Procedural Win in Alabama Case Over Access to List of Registered Voters

An Alabama voter rights group sued the Secretary of State earlier this year to gain free access to a partial list of the registered voters. On June 2, U.S. District Court Judge Myron Thompson, a Carter appointee, ruled against the Secretary of State’s request to dismiss the lawsuit. Now there will be a trial.

The plaintiff is the Greater Birmingham Ministries. It wants the list of persons whose voter registration was purged. The state is willing to sell these records, but the plaintiff believes the federal Voting Rights Act guarantees them a free copy. Greater Birmingham Ministries v Merrill, m.d., 2:22cv-205.

This case had originally been filed in the northern district, but on April 13, the judge in that district ruled that it must be filed in the middle district, which contains the state capital, Montgomery. The case was then re-filed in Montgomery.

Nevada Supreme Court Hears Oral Argument on Top-Five Initiative

On June 8, the Nevada Supreme Court heard Helton v Nevada Voters First, 84110. This is a lawsuit filed by opponents of the top-five initiative. The opponents charge that the top-five initiative violates the single subject rule, because it includes both an abolition of the ability of parties to have nominees, as well as ranked choice voting. See this story, which describes the oral argument. Thanks to Fairvote for the link.

John Myers, Sacramento Bureau Chief for Los Angeles Times, Analyzes California’s Top-Two System

John Myers, Los Angeles Times Bureau Chief in Sacramento, has this analysis of California’s top-two system.

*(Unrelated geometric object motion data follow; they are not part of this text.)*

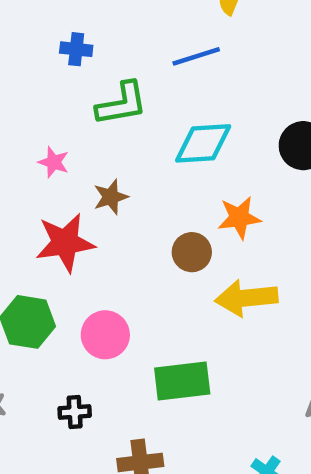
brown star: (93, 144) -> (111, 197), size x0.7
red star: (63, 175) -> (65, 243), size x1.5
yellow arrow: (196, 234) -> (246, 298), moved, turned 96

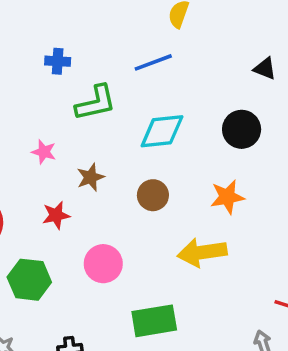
orange star: (239, 218) -> (227, 197), moved
red star: (65, 243) -> (56, 215), size x0.6
brown circle: (192, 252) -> (153, 195), moved
pink circle: (105, 335) -> (103, 264), moved

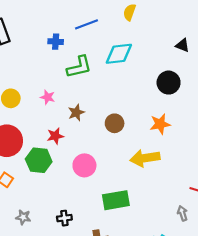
blue line: (153, 62) -> (86, 24), moved
cyan diamond: (162, 131) -> (119, 54), moved
green hexagon: (29, 280) -> (39, 160), moved

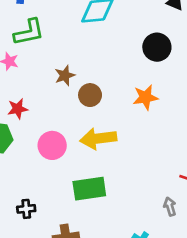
green L-shape: (79, 67) -> (29, 32), moved
brown star: (76, 113) -> (65, 75), moved
yellow arrow: (145, 158) -> (98, 139), moved

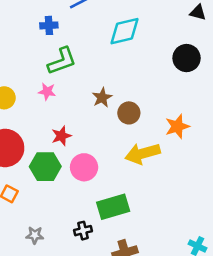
orange star: (145, 97) -> (177, 126), moved
pink circle: (52, 145) -> (84, 167), moved
green rectangle: (89, 189) -> (113, 207), moved

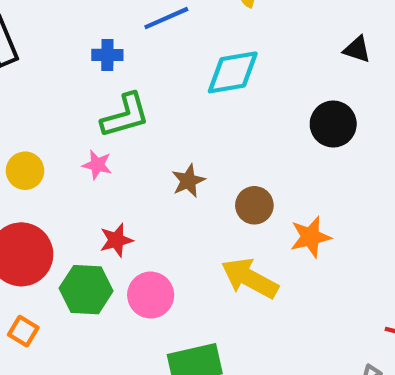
brown circle: (129, 113) -> (254, 205), moved
yellow arrow: (143, 153) -> (250, 278), turned 40

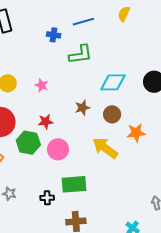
cyan diamond: (233, 72) -> (113, 82), moved
green L-shape: (125, 115) -> (80, 54), moved
brown star: (188, 181) -> (82, 108), moved

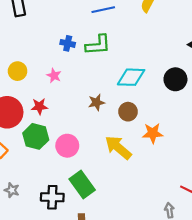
blue cross: (54, 35) -> (68, 43), moved
red star: (46, 122) -> (39, 106), moved
green rectangle: (74, 184) -> (82, 184), turned 55
black cross: (47, 198) -> (52, 197), size x1.5

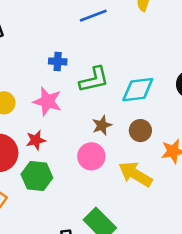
green L-shape: (98, 45) -> (94, 80), moved
pink star: (54, 75) -> (47, 101), size x1.6
pink circle: (67, 146) -> (91, 156), moved

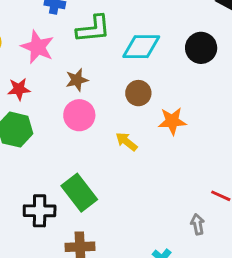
brown star: (102, 125) -> (77, 80), moved
yellow arrow: (135, 174) -> (126, 142), size x0.6

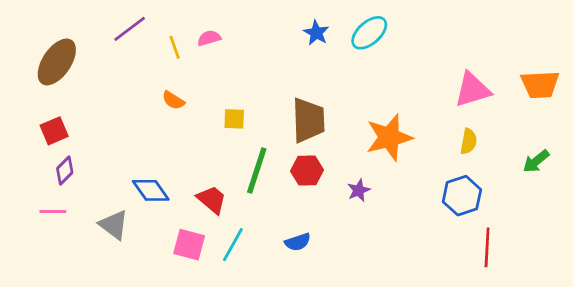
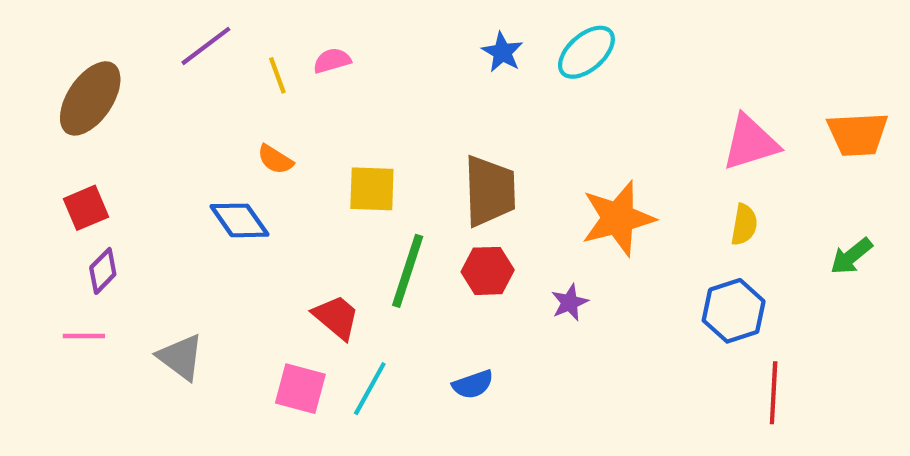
yellow square: (234, 119) -> (372, 189), size x1.4
blue diamond: (151, 190) -> (239, 220), moved

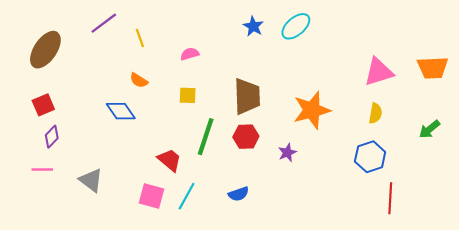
pink semicircle: (332, 61) -> (190, 54), moved
yellow square: (372, 189) -> (188, 95), size x0.7

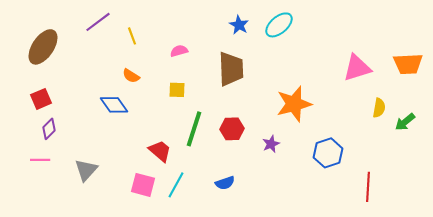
brown trapezoid: (247, 96) -> (231, 69), moved
yellow semicircle: (375, 113) -> (379, 108), moved
blue hexagon: (370, 157) -> (328, 153), moved
gray triangle: (91, 180) -> (86, 170), turned 35

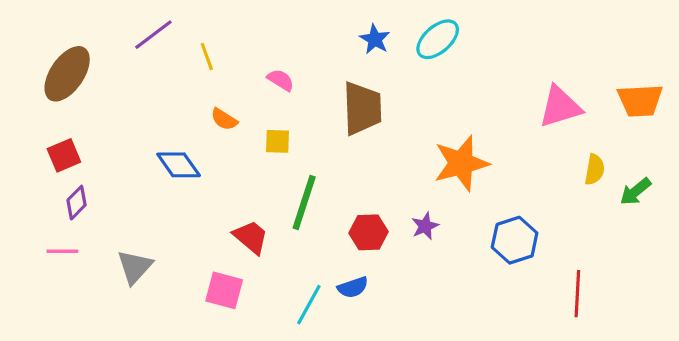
pink semicircle: (179, 51) -> (281, 80), turned 48
orange semicircle: (131, 76) -> (224, 119), moved
red hexagon: (232, 129) -> (369, 232), moved
cyan line: (176, 185) -> (309, 305), moved

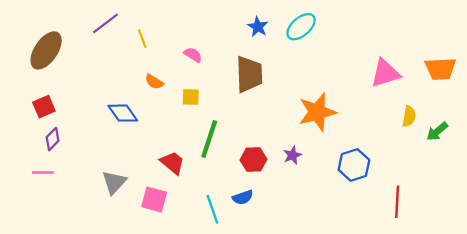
gray triangle: (135, 267) -> (114, 182), moved
cyan line: (309, 305) -> (212, 209), turned -48

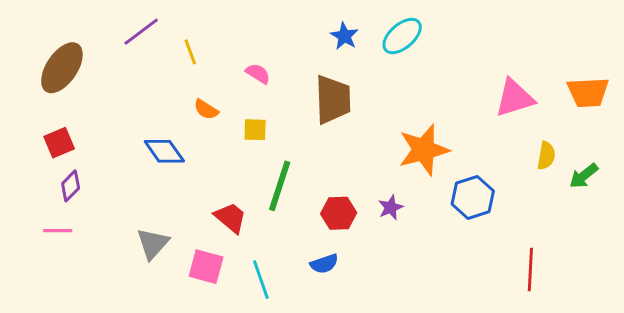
blue hexagon: (354, 165) -> (473, 197), moved
cyan line: (212, 209) -> (261, 280), moved

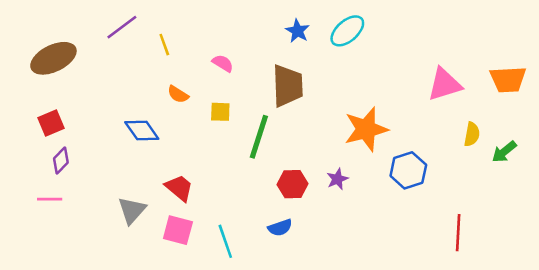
brown ellipse: (62, 68) -> (53, 58), turned 30
green line: (280, 186) -> (259, 137), moved
red trapezoid: (231, 218) -> (179, 188), moved

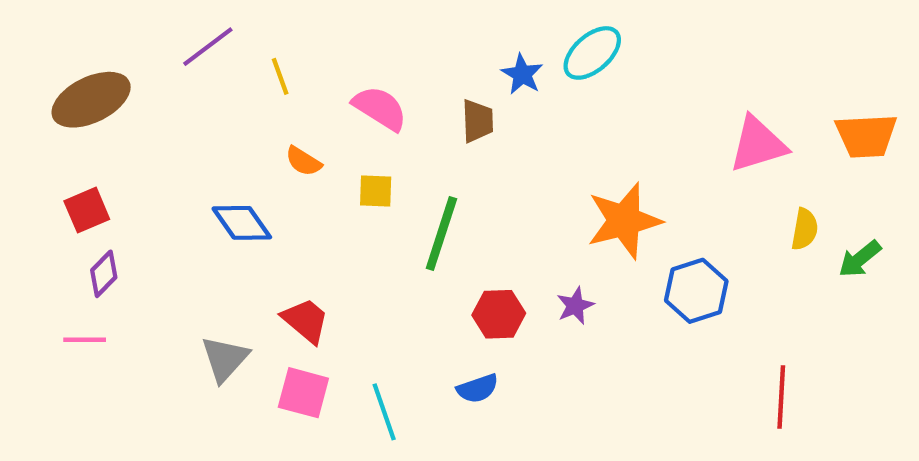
blue star: (298, 31) -> (522, 74), moved
pink semicircle: (223, 63) -> (380, 108), size x1.5
brown trapezoid: (288, 86) -> (478, 121), moved, size x0.6

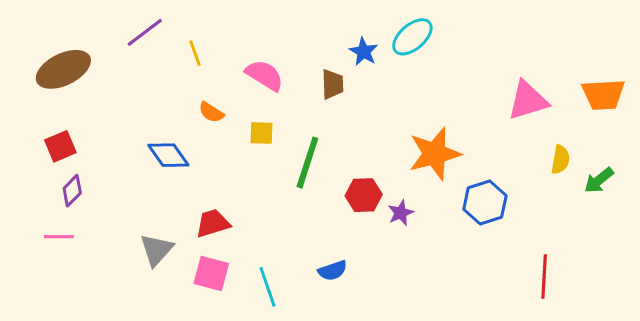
red hexagon: (499, 314) -> (364, 195), moved
red trapezoid: (306, 321) -> (213, 223), turned -57

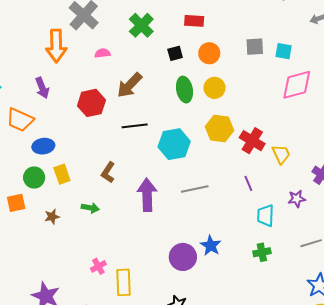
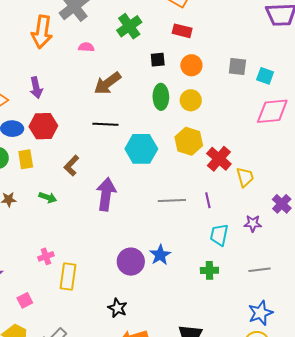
purple arrow: (42, 88) -> (36, 88), moved
red hexagon: (91, 103) -> (43, 126), moved
gray line: (195, 189) -> (172, 200), moved

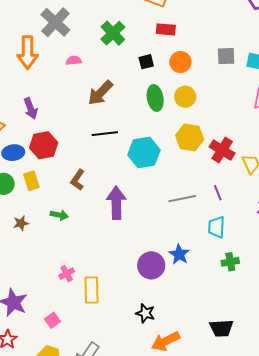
cyan trapezoid: (219, 235) -> (216, 227), moved

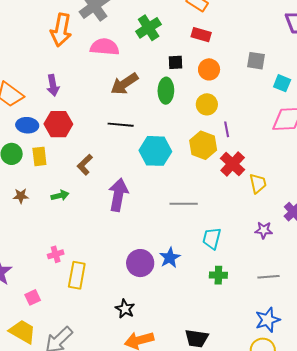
gray square: (226, 56) -> (256, 61), moved
pink semicircle: (74, 61) -> (105, 47), size x1.8
green ellipse: (155, 98) -> (166, 91), moved
purple line: (218, 193) -> (227, 129), moved
green arrow: (59, 215) -> (60, 195), turned -36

There is one riveting piece of news in the article that I had missed. For the fourth time, it appears likely that the majority party in a California race has been disenfranchised. In the Fourth State Senate district, a strongly Republican district, six Republicans and two Democrats ran in the June 7, 2022 primary. The two Democrats appear to have placed first and second, leaving no Republican on the November 2022 ballot. The law bans write-in votes in general elections for congress and partisan state office, so there is nothing Republicans can do to win this seat in November.

The Fourth District has the fourth-highest Republican registration of all 40 State Senate districts, and its part of California has been represented in the State Senate by Republicans continuously for over fifty years. Here is a link to the election returns for this district. One of the Republican candidates in this week’s primary in this district is former Congressman George Radanovich, who served in Congress 1994-2010 and never came close to losing. He did not run for re-election in 2010.

The other notable point about the article is that it misleads the reader. It says that before the top-two system was in place, the Democrats and Republicans generally did not let independent voters vote in their congressional and state office primaries. The California press has consistently misreported this point. For all congressional and state office primaries from 1998 through the beginning of the top-two system in 2011, independent voters were allowed to vote in Republican and Democratic primaries. For those who don’t believe this, google “History of Political Parties That Have Adopted Party Rules Regarding No Preference Voters”, which takes one to the Secretary of State’s website. Thanks to Eric Wong for the link.

U.S. District Court Rejects Attempt by Ten Wisconsin Voters to Prevent Three Republicans from Running for Congress on “Insurrection” Grounds

On June 6, U.S. District Court Judge Lynn Adelman, a Clinton appointee, issued a ruling in Stencil v Johnson, e.d., 2:22cv-305. This is a lawsuit filed in March 2022 by ten Wisconsin voters who wanted a federal court to declare that U.S. Senator Ron Johnson, and two Republican candidates for U.S. House, are ineligible to be in Congress because of the 14th Amendment’s “insurrection” Clause.

The ruling says the case is procedurally flawed. It says the plaintiffs should have sued the Wisconsin Election Commission, not the candidates themselves.

New York Case Challenging May Petition Deadline Begins to Move Ahead

The federal lawsuit filed last year by Mayor Byron Brown of Buffalo, against the May petition deadline for independent candidates, is beginning to move ahead. All discovery must be completed by November 1, 2022 in Meadors v Erie County Board of Elections, w.d., 1:21cv-982.

There is virtual unanimity among court precedents that independent candidate petitions (for office other than president) cannot be earlier than the date on which major parties choose their nominees (except when states have very late primaries, in September). Yet New York, since 2019, has required independent candidate petitions to be submitted almost a month before the June primaries. In 2021, the U.S. District Court Judge enjoined the May petition deadline, but the Second Circuit, without explaining why, stayed his order.